**PROBLEM DETAILS**
Apart from the pictures, every entry should be reproduced exactly.

---------- DATA EXTRACT

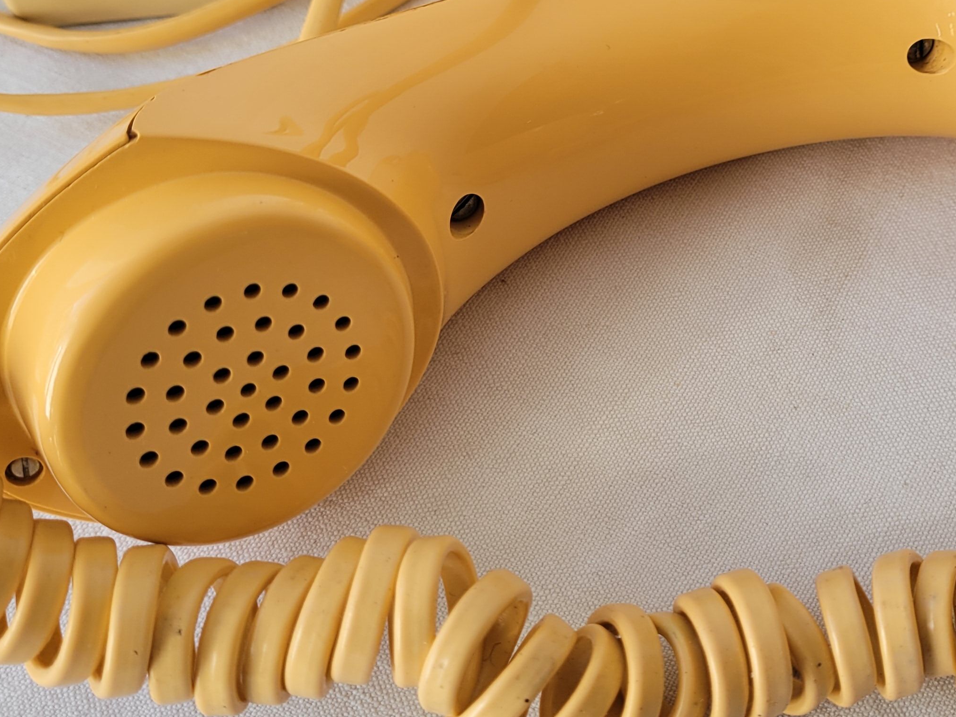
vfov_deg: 27.9
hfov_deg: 36.2
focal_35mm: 52
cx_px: 686
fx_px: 1436
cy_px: 243
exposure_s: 1/218
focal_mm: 5.4
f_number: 1.8
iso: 40
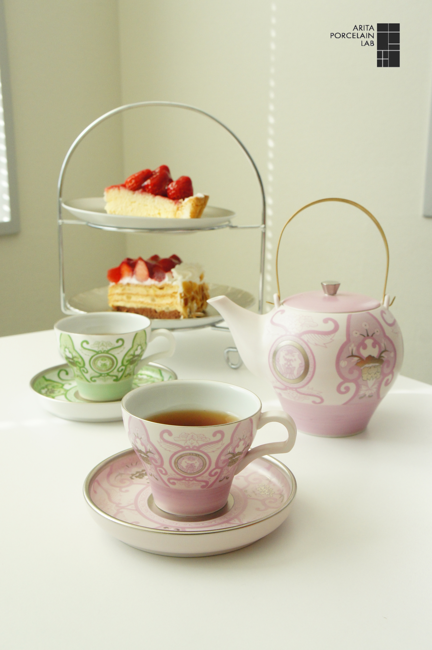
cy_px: 325
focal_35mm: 39
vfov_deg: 49.6
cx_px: 216
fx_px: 703
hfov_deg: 34.2
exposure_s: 1/125
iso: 1600
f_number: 7.1
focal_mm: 26
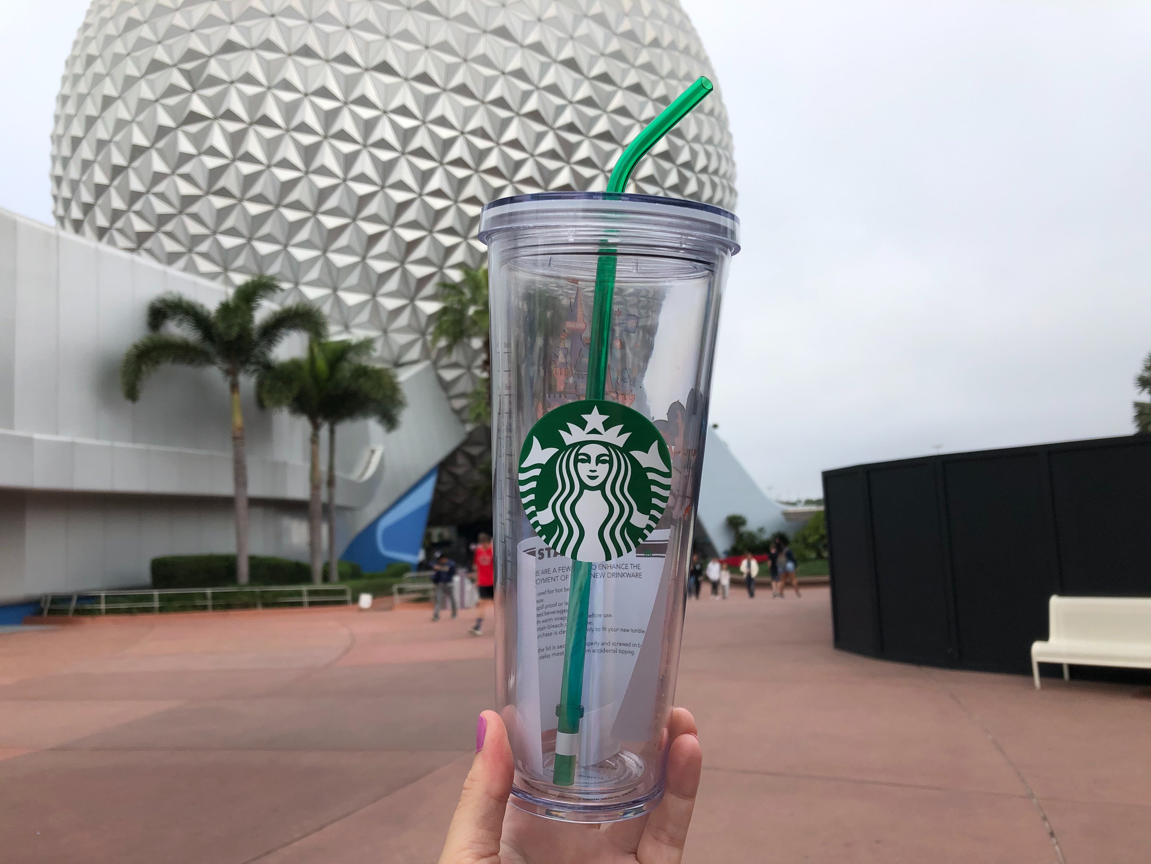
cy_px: 432
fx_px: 931
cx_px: 576
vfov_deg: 49.7
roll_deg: +2.2
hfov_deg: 63.4
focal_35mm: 28
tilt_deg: +5.7
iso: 20
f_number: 1.8
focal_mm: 3.99
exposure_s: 1/1043
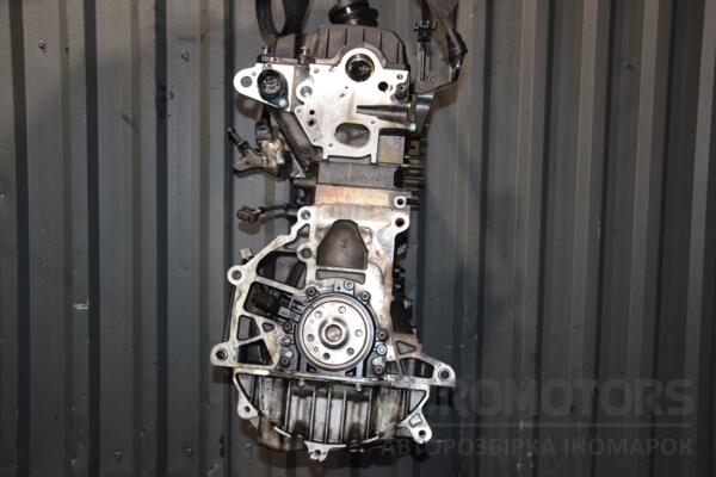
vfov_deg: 31.9
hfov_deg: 46.4
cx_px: 358
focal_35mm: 42
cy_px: 238
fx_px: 835
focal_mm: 28
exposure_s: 1/60
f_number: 5
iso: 800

--------------------

**REPLY**
vfov_deg: 27.9
hfov_deg: 36.2
focal_35mm: 52
cx_px: 686
fx_px: 1436
cy_px: 243
exposure_s: 1/218
focal_mm: 5.4
f_number: 1.8
iso: 40
cy_px: 325
focal_35mm: 39
vfov_deg: 49.6
cx_px: 216
fx_px: 703
hfov_deg: 34.2
exposure_s: 1/125
iso: 1600
f_number: 7.1
focal_mm: 26
cy_px: 432
fx_px: 931
cx_px: 576
vfov_deg: 49.7
roll_deg: +2.2
hfov_deg: 63.4
focal_35mm: 28
tilt_deg: +5.7
iso: 20
f_number: 1.8
focal_mm: 3.99
exposure_s: 1/1043
vfov_deg: 31.9
hfov_deg: 46.4
cx_px: 358
focal_35mm: 42
cy_px: 238
fx_px: 835
focal_mm: 28
exposure_s: 1/60
f_number: 5
iso: 800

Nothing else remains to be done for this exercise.